## Collection entries
-- -- --

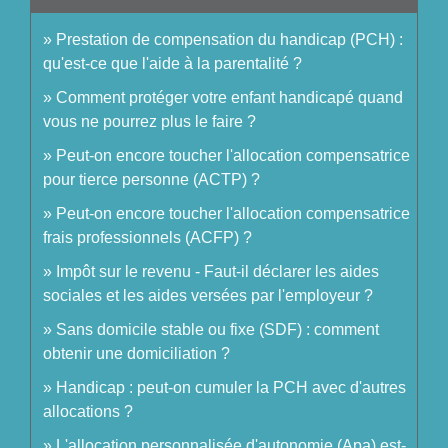
Prestation de compensation du handicap (PCH) :
qu'est-ce que l'aide à la parentalité ?
Comment protéger votre enfant handicapé quand
vous ne pourrez plus le faire ?
Peut-on encore toucher l'allocation compensatrice
pour tierce personne (ACTP) ?
Peut-on encore toucher l'allocation compensatrice
frais professionnels (ACFP) ?
Impôt sur le revenu - Faut-il déclarer les aides
sociales et les aides versées par l'employeur ?
Sans domicile stable ou fixe (SDF) : comment
obtenir une domiciliation ?
Handicap : peut-on cumuler la PCH avec d'autres
allocations ?
L'allocation personnalisée d'autonomie (Apa) est-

-- -- --

## TASK PROMPT
Extract the text lines from every one of the records character for character, leaving out the pictures.

## COMPLETED TASK
Prestation de compensation du handicap (PCH) :
qu'est-ce que l'aide à la parentalité ?
Comment protéger votre enfant handicapé quand
vous ne pourrez plus le faire ?
Peut-on encore toucher l'allocation compensatrice
pour tierce personne (ACTP) ?
Peut-on encore toucher l'allocation compensatrice
frais professionnels (ACFP) ?
Impôt sur le revenu - Faut-il déclarer les aides
sociales et les aides versées par l'employeur ?
Sans domicile stable ou fixe (SDF) : comment
obtenir une domiciliation ?
Handicap : peut-on cumuler la PCH avec d'autres
allocations ?
L'allocation personnalisée d'autonomie (Apa) est-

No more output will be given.